I had to clean the topic a bit as is turned more emotional then professional

Now back to our lambs (c) ...
1) Use Intel I/O Meter. There are tons of a good (and bad) benchmarks and we physically cannot afford to spend time learning all of them.
2) Configure proper test bed. Remove out of brackets as much as you can. Say for initiator use Windows Server 2012 machine (bare metal not VM) and
for target use the same hardware just replacing boot disks with Windows (for StarWind and MS target) and FreeBSD (FreeNAS actually). We're looking for
latency so one spindle will be fine for tests. Running tests in a loopback will give you number A (raw disk performance) and running the same pattern
test over the GbE will tell us how much latency every target (StarWind, MS target and FreeNAS) bring to the table with the numbe B.
3) I do understand you're interested in ESXi performance for now but to know is this a ESXi or StarWind or handshake or whatever issue - start with a
Windows-to-Windows or Windows-to-<others> tests. If everything will go flawlessly we'll find out what's wrong with ESXi config (if any) or ESXi drivers etc.
4) Document everything. Hardware, software configs and interconnection diagrams. Make sure you do run a "short stroke" (using first say 500GB of the disk)
and use the same space for all the tests. And write some random (no all zeros!) pattern on it as SSDs and ZFSs will give crazy numbers when doing I/O
with non-allocated data.
5) When running turn cache OFF. MS target has no one, StarWind should have cache disabled and the same should be configured for ZFS - no dedupe,
no WB cache, no L2ARC. Non-cached numbers will give us LOW watermark of performance, WORST case. Something we're looking for.

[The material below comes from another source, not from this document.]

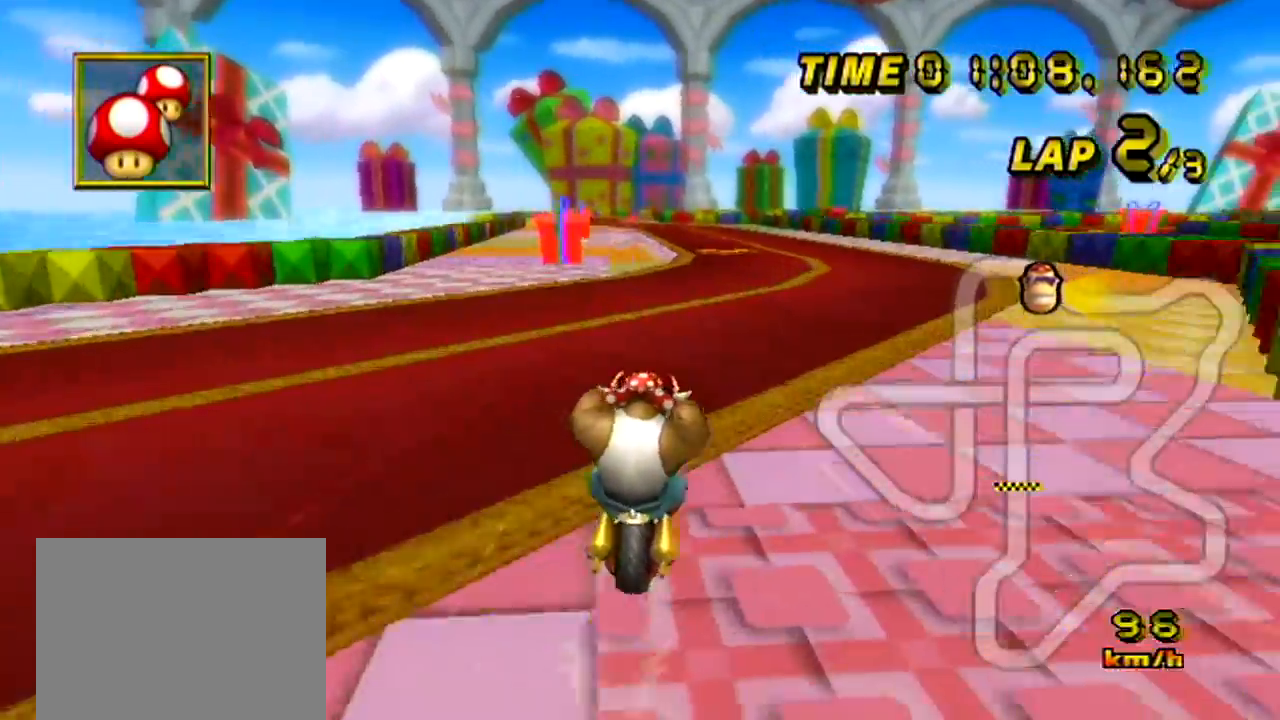
{"buttons": ["A"], "left_stick": "center", "events": [[16, "left_stick", "center"]]}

Cache will improve
but with tests it will just mess everything up.
6) Run proper test pattern. 4-8 workers (simulating VMs) with 8-16 I/Os queue at least.
4KB blocks (native block for modern hard disk) 100% read
4KB blocks 100% write
64KB blocks 100% read
64KB blocks 100% write
the same but sequentially. Should be 8 charts for every target, 3 targets will give us 24 pictures. And 32 adding raw disk in a loopback (Windows should be fine).
Make sure you run the test for a long time (10+ minutes) to have everything stabilized. I'd even run 30 mins test if you care and have time.
After having Part I and finding out it's OK we'll continue with Part II (ESXi initiator). Then can dive with a stripped down set of tests with tests within a VMs.
Going to this scenario directly will tell us nothing as there are too many things where everything can break (ESXi hanshake, ZFS cache etc).
7) We'd be happy to help you with remote session (if required) and also we'd love to see you blogging final results for StarWind Vs. MS target Vs. FreeNAS
on the same hardware. Just *PLEASE* don't post pre-mature ones (the ones we did not confirm as we can do nothing here and giving up @ this moment).
People will love what you do.
Thank you!